Ser adolescente nunca ha sido fácil, es un territorio confuso y muy inestable. Parece que el hecho de ser adolescente implica algo sospechoso sobre sus intenciones, de este modo les transmitimos que son amenazantes y luego nos sorprendemos de que lo sean. Los medios de comunicación tienen una gran responsabilidad en esto, prácticamente todas las noticias en torno a ellos/as tienen relación con conductas irrespetuosas o incluso delictivas, fortaleciendo esa imagen de que son poco fiables, cuando la mayoría de ellos y ellas no encajan en ese perfil.

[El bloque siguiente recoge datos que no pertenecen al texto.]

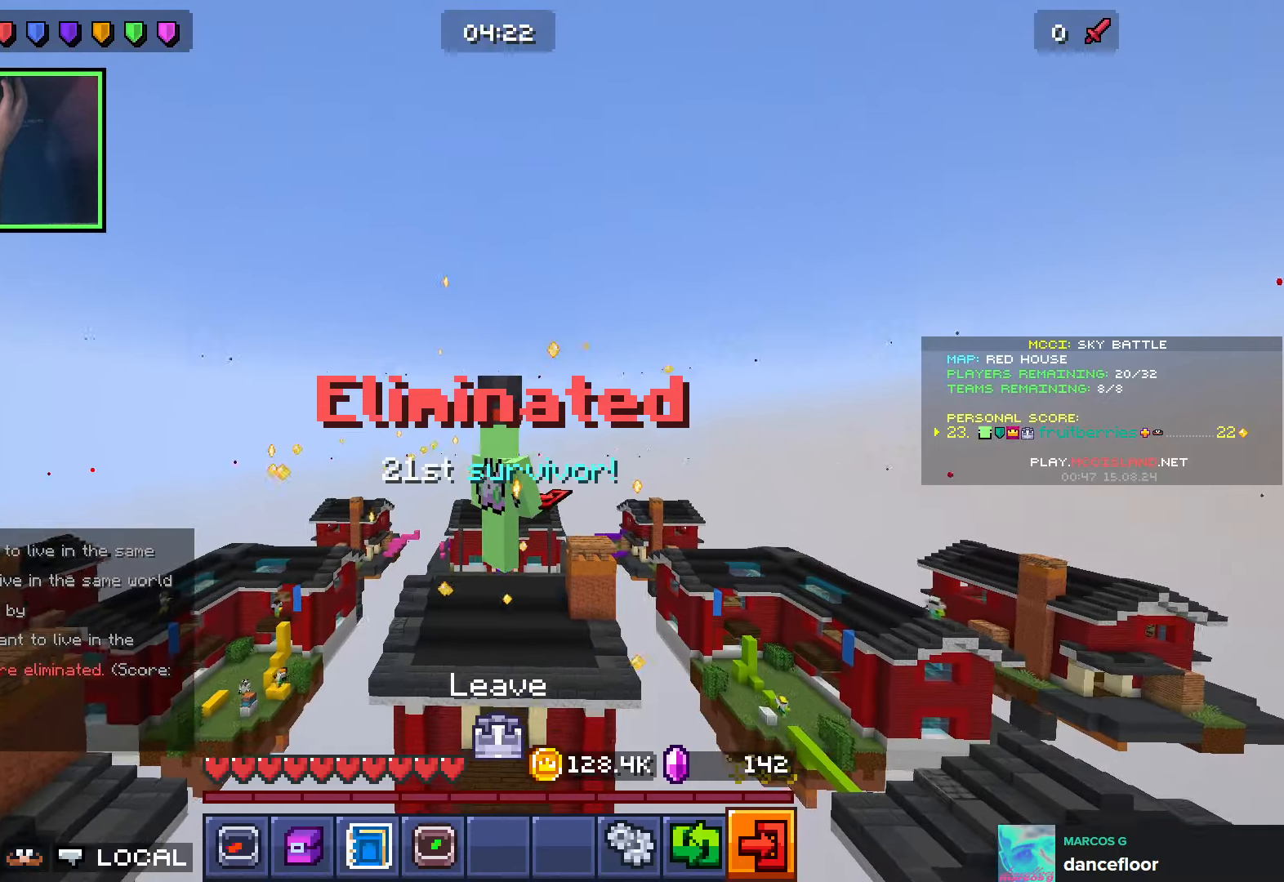
{"keys": ["a"], "events": [[400, "a", "down"]]}
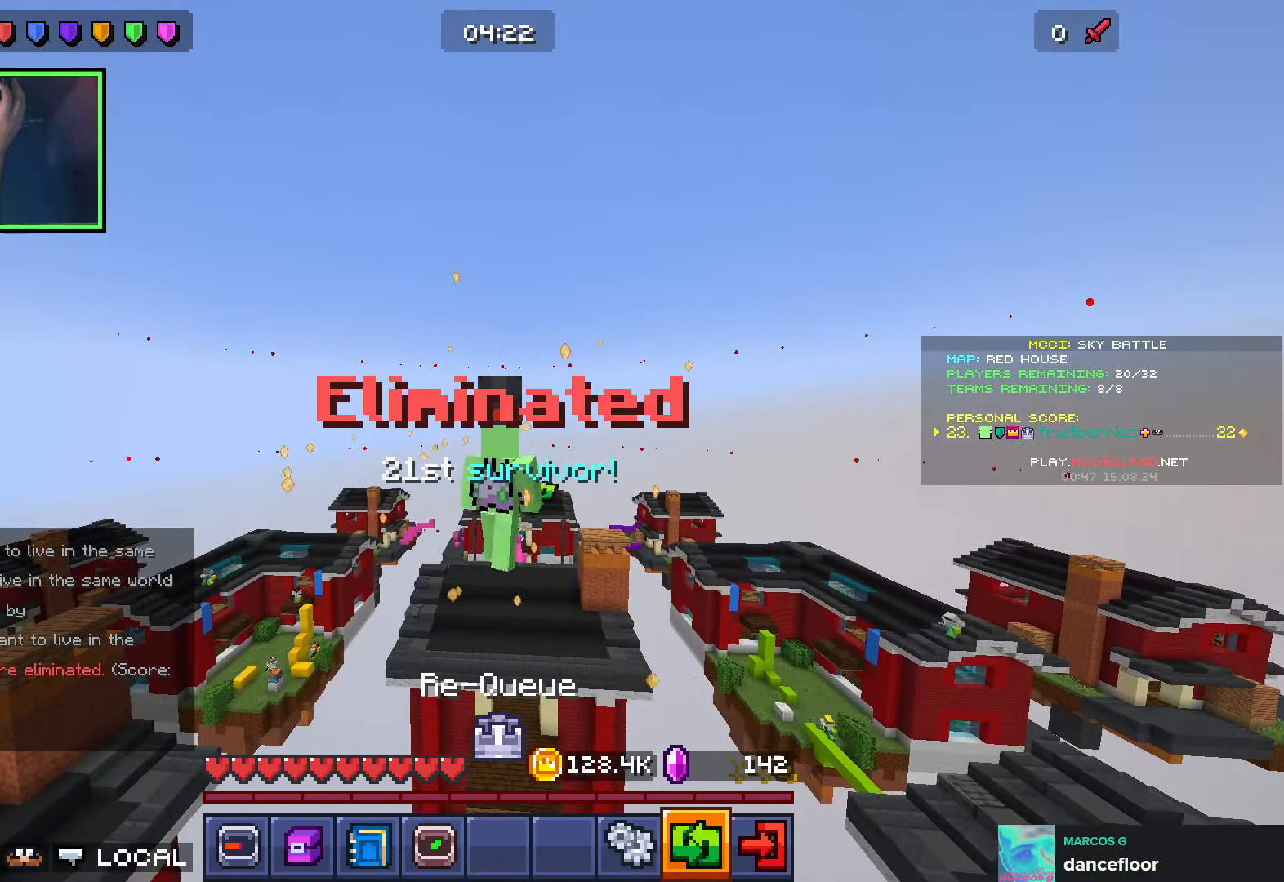
{"keys": ["w"], "events": [[183, "w", "down"], [400, "a", "up"]]}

A ratos se le trata como un bebé y en otros se le exige como si fuera un adulto, está en tierra de nadie, no parece un lugar muy seguro o confiable, la verdad. De hecho, cuando entre adultas, en tono de broma, se habla de volver a una edad anterior, es muy extraño que alguien diga que quiere volver a la adolescencia “querría ser más joven, pero volver a la pasar por la adolescencia ni loca”.
Recientemente, con el tema del COVID se ha podido observar cómo no tienen un territorio propio, los niños hasta 14 años podían salir con sus padres, pero no hubo en ningún país una ley específica para que los adolescentes pudieran salir a la calle a dar un paseo (a no ser que tuviera un perro).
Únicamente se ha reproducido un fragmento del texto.